REQUEST:
From the entries provided below, copy each line that contains the word "бюджета".

Records drawn from a dataset:
□ □ □ □
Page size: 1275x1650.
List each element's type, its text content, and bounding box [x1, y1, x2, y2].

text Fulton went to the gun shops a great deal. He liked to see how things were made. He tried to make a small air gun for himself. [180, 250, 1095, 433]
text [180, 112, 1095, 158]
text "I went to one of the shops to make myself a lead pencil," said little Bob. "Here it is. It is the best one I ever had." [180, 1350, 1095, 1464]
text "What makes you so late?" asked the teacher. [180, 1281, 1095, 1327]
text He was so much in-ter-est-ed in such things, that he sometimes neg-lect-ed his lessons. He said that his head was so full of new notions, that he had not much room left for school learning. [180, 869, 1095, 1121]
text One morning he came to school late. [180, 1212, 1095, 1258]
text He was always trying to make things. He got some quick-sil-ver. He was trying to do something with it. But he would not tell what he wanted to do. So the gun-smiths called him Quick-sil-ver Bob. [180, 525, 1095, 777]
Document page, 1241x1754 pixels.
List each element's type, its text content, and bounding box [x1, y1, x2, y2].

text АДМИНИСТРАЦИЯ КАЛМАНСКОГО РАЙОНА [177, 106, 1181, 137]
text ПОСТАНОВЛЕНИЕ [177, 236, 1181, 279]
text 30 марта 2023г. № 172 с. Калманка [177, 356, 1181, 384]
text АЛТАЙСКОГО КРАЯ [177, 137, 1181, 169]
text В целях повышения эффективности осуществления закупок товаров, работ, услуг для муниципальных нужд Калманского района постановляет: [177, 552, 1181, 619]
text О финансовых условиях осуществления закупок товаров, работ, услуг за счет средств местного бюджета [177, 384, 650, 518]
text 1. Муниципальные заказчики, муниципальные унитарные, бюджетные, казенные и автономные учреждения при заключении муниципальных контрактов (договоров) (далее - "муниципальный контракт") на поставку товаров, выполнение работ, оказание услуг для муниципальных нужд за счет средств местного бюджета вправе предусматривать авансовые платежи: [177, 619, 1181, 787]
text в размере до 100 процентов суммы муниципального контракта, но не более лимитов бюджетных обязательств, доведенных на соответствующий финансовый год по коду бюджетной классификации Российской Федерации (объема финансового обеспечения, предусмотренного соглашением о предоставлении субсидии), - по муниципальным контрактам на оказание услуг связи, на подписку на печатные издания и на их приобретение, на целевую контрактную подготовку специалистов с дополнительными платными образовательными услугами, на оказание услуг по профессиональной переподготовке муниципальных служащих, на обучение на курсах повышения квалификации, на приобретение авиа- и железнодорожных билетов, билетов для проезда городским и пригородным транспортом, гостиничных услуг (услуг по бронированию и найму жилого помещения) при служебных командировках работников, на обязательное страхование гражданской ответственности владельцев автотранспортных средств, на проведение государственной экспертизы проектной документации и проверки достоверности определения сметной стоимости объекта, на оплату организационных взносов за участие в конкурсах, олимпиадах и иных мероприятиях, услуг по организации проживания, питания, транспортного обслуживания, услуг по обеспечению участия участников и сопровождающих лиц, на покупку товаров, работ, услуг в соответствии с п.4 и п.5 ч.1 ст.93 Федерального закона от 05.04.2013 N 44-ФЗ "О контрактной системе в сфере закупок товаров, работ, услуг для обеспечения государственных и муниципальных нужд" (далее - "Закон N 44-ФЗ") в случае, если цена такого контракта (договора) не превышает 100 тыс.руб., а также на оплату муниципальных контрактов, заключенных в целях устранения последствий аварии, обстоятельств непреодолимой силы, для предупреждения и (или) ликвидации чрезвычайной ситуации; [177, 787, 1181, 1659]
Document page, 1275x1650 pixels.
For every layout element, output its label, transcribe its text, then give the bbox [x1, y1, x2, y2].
□ □ □ □
TASK RESULT:
text О финансовых условиях осуществления закупок товаров, работ, услуг за счет средств местного бюджета [177, 384, 650, 518]
text 1. Муниципальные заказчики, муниципальные унитарные, бюджетные, казенные и автономные учреждения при заключении муниципальных контрактов (договоров) (далее - "муниципальный контракт") на поставку товаров, выполнение работ, оказание услуг для муниципальных нужд за счет средств местного бюджета вправе предусматривать авансовые платежи: [177, 619, 1181, 787]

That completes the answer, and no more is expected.